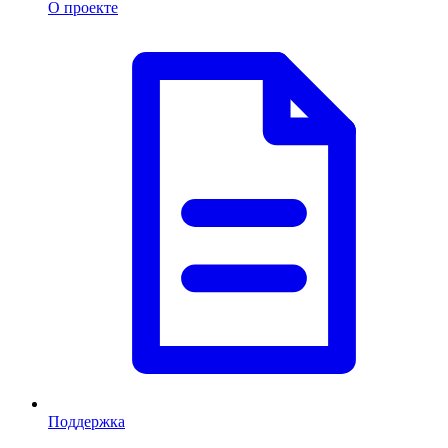
О проекте
Поддержка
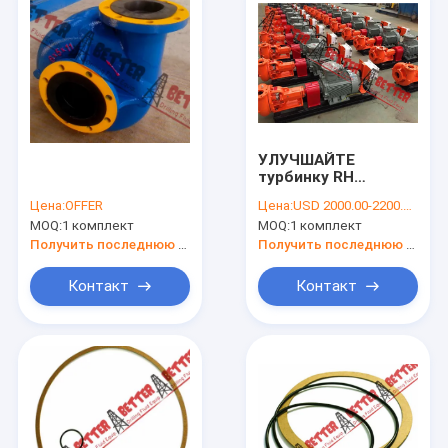
УЛУЧШАЙТЕ
турбинку RH
уплотнения насоса
Цена:
OFFER
Цена:
USD 2000.00-2200.00 PER SET
6x5x14 w/Mechanical
MOQ:
1 комплект
MOQ:
1 комплект
большой винной
бутылки миссии
Получить последнюю цену
Получить последнюю цену
Контакт
Контакт
Домой
Продукты
О нас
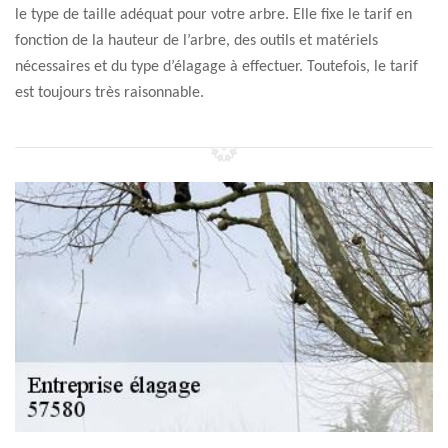
le type de taille adéquat pour votre arbre. Elle fixe le tarif en
fonction de la hauteur de l’arbre, des outils et matériels
nécessaires et du type d’élagage à effectuer. Toutefois, le tarif
est toujours très raisonnable.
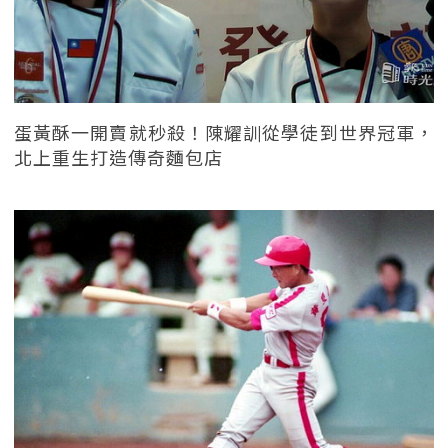
蛋黃酥一開賣就秒殺！陳耀訓從學徒到世界冠軍，
北上重生打造傳奇麵包店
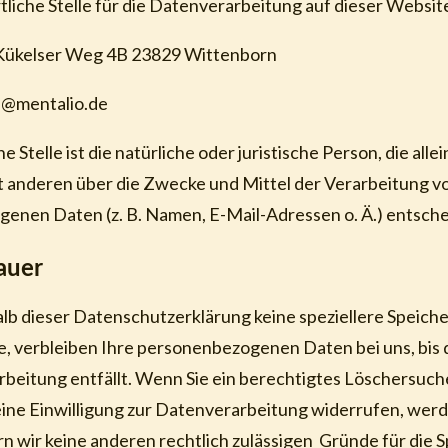
liche Stelle für die Datenverarbeitung auf dieser Website
Kükelser Weg 4B 23829 Wittenborn
a@mentalio.de
 Stelle ist die natürliche oder juristische Person, die alle
 anderen über die Zwecke und Mittel der Verarbeitung v
enen Daten (z. B. Namen, E-Mail-Adressen o. Ä.) entsche
auer
alb dieser Datenschutzerklärung keine speziellere Speich
, verbleiben Ihre personenbezogenen Daten bei uns, bis 
rbeitung entfällt. Wenn Sie ein berechtigtes Löschersuch
ine Einwilligung zur Datenverarbeitung widerrufen, wer
rn wir keine anderen rechtlich zulässigen Gründe für die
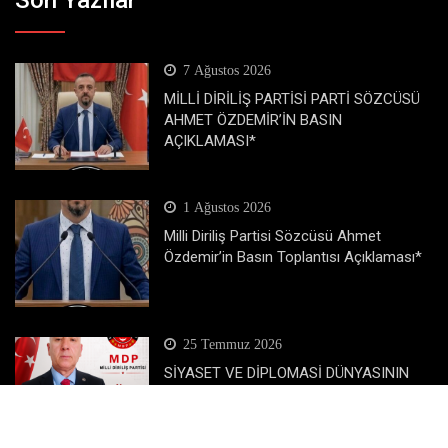
7 Ağustos 2026
MİLLİ DİRİLİŞ PARTİSİ PARTİ SÖZCÜSÜ
AHMET ÖZDEMİR’İN BASIN
AÇIKLAMASI*
1 Ağustos 2026
Milli Diriliş Partisi Sözcüsü Ahmet
Özdemir’in Basın Toplantısı Açıklaması*
25 Temmuz 2026
SİYASET VE DİPLOMASİ DÜNYASININ
GÜÇLÜ İSMİ MEHMET NEJAT KANSU,
MİLLİ DİRİLİŞ PARTİSİ KADROLARINA
KATILDI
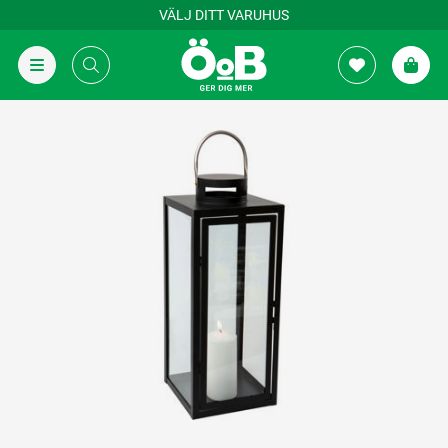
VÄLJ DITT VARUHUS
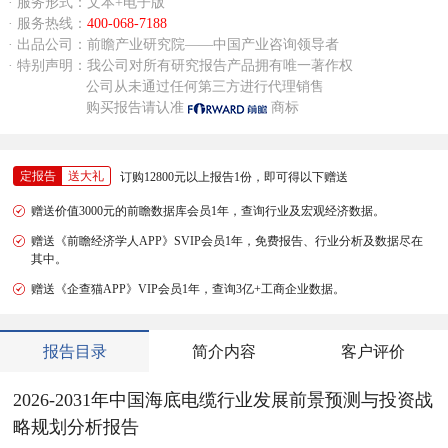
· 服务形式：文本+电子版
· 服务热线：
400-068-7188
· 出品公司：前瞻产业研究院——中国产业咨询领导者
· 特别声明：我公司对所有研究报告产品拥有唯一著作权
公司从未通过任何第三方进行代理销售
购买报告请认准
商标
定报告
送大礼
订购12800元以上报告1份，即可得以下赠送
赠送价值3000元的前瞻数据库会员1年，查询行业及宏观经济数据。
赠送《前瞻经济学人APP》SVIP会员1年，免费报告、行业分析及数据尽在
其中。
赠送《企查猫APP》VIP会员1年，查询3亿+工商企业数据。
报告目录
简介内容
客户评价
2026-2031年中国海底电缆行业发展前景预测与投资战
略规划分析报告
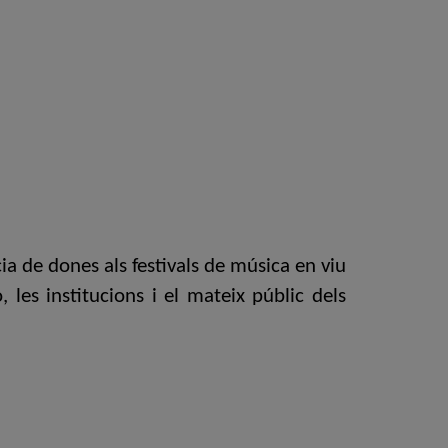
cia de dones als festivals de música en viu
 les institucions i el mateix públic dels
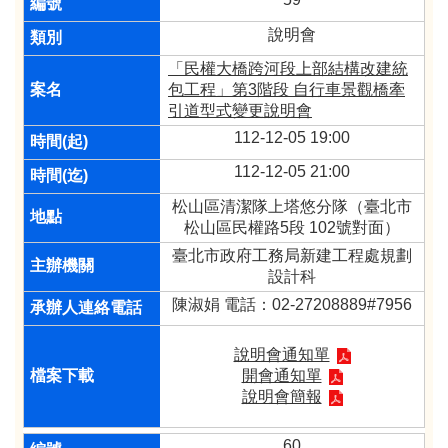
說明會
「民權大橋跨河段上部結構改建統
包工程」第3階段 自行車景觀橋牽
引道型式變更說明會
112-12-05 19:00
112-12-05 21:00
松山區清潔隊上塔悠分隊（臺北市
松山區民權路5段 102號對面）
臺北市政府工務局新建工程處規劃
設計科
陳淑娟 電話：02-27208889#7956
說明會通知單
開會通知單
說明會簡報
60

==========

### Задание
Выпишите из записей каждую строку, в которой встречается слово «dieser».

### Решение
liche Stelle für die Datenverarbeitung auf dieser Website
alb dieser Datenschutzerklärung keine speziellere Speich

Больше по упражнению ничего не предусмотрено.